Set out each line from the following listing that includes the word "coordinate".
=====
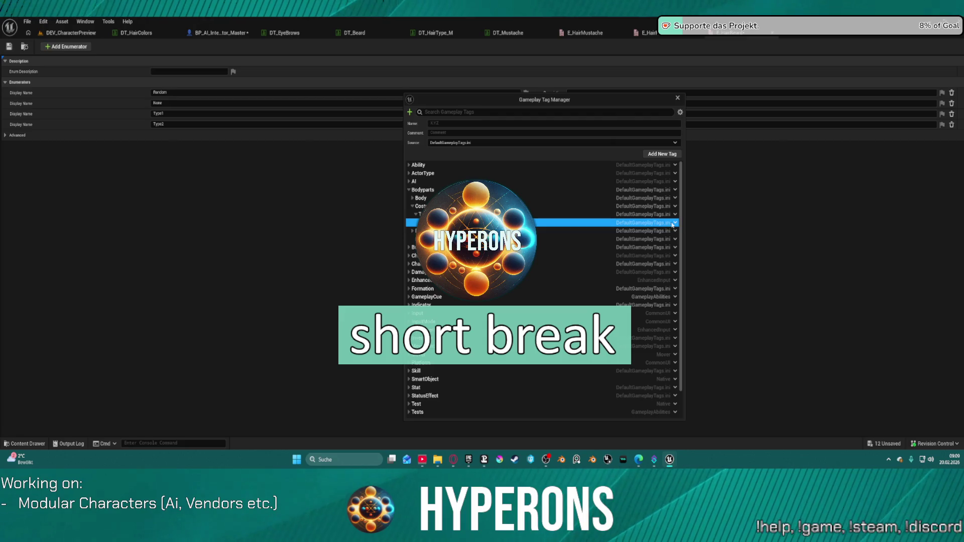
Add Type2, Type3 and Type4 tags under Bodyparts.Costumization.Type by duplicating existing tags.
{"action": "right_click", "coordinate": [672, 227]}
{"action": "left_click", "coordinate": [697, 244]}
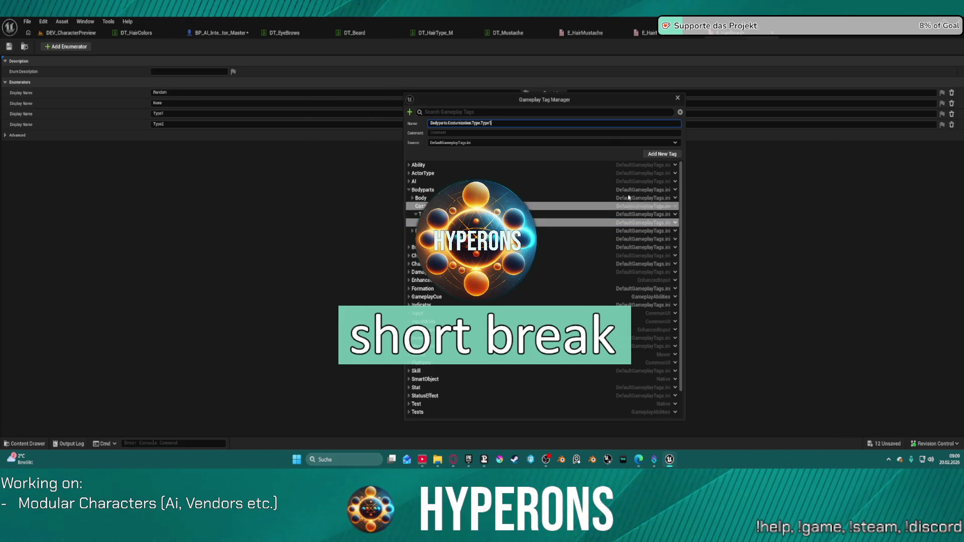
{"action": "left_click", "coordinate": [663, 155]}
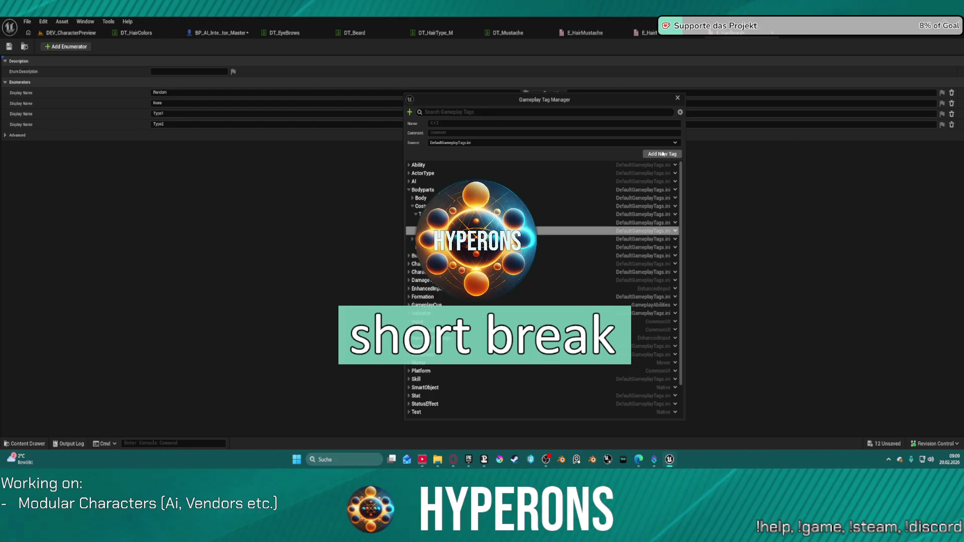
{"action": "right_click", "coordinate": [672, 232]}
=====
__SOLUTION BELOW__
{"action": "right_click", "coordinate": [672, 227]}
{"action": "left_click", "coordinate": [697, 244]}
{"action": "left_click", "coordinate": [663, 155]}
{"action": "right_click", "coordinate": [672, 232]}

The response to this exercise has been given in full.